We are seeing slower activity from our largest semiconductor customers as they work through their timing of their 10 nanometer ramp. This dynamic negatively impacted our Q3 orders in revenue and will negatively impact Q4 as well. The impact is most evident in our near-line solutions which are often sold in bundles for in excess of $10 million each. As we have highlighted, our near-line solutions are more closely tied to volume manufacturing and the timing of specific customer projects. As we look past the current market conditions, we remain confident in the expanding role and market leadership of both our lab and near-line solutions as they enable customers to tackle increasing complexity of design and manufacturing at smaller nodes. Our confidence in the market opportunity is reflected in our decision to expand our semiconductor offering with the acquisition of DCG.

In the failure analysis market, FEI's position has focused on physical failure analysis. The DCG acquisition will add electrical failure analysis to our lab portfolio, and like FEI, DCG is a market leader in its space. Electrical failure analysis is a key part of helping semiconductor customers identify and characterize critical process defects. DCG brings to FEI optical, thermal, and nano-probing solutions that often fit adjacent to FEI's physical failure analysis tools in the semiconductor lab workflow. We see the combined offering providing significant time to data and efficiency advantages for our customers who are seeing increasing physical and electrical defect challenges as nodes shrink below 14 nanometers. The transaction will solidify and expand FEI's position as a leading provider of defect solutions within the less cyclical semiconductor lab.

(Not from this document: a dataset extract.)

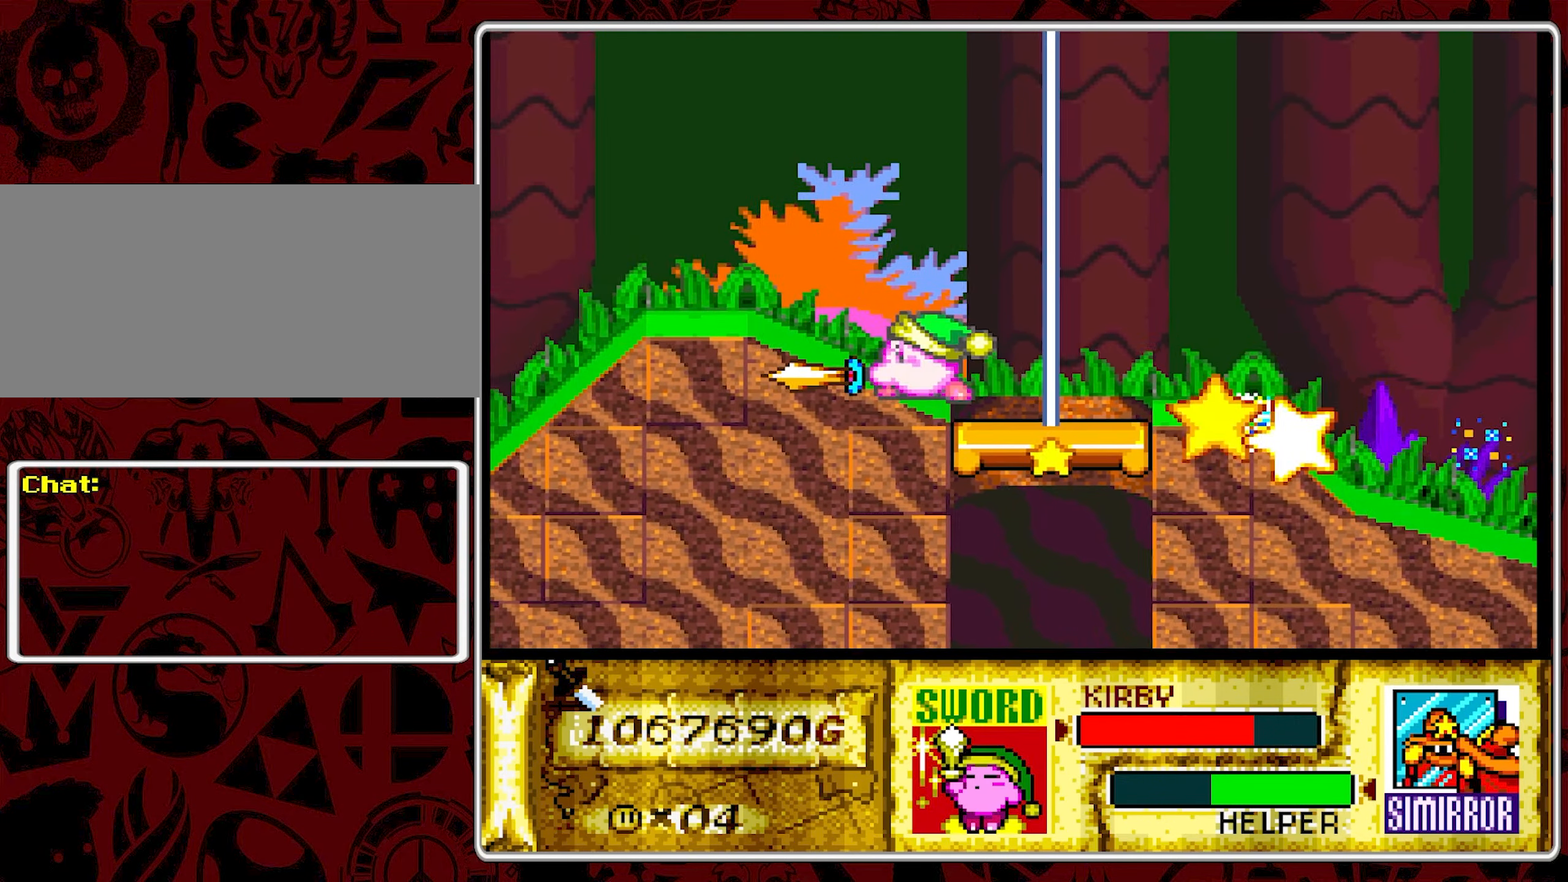
{"buttons": ["DPAD_LEFT"], "events": [[17, "DPAD_LEFT", "down"], [184, "DPAD_LEFT", "up"], [234, "DPAD_LEFT", "down"]]}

Spending in oil and gas industry continues to adjust the significantly lower commodity prices, which as Tony mentioned, cause a reevaluation of the carrying value of our assets in our oil and gas business. In Q3, we saw another quarter of improved activity with significantly higher bookings compared with Q3 of 2014. During the quarter, we closed a significant transaction with the University of Wyoming consisting of Digital Rock software and equipment that included multiple units of our new helical scan microCT tool. These solutions will help researchers gain insight into multi-phase flow in unconventional and conventional oil and gas reservoirs. We are concentrating our sales and marketing efforts on national oil companies, particularly in the Middle East. This segment of the market continues to make investments as they keep their production levels high. As a result, we see a growing pipeline of software and services opportunities.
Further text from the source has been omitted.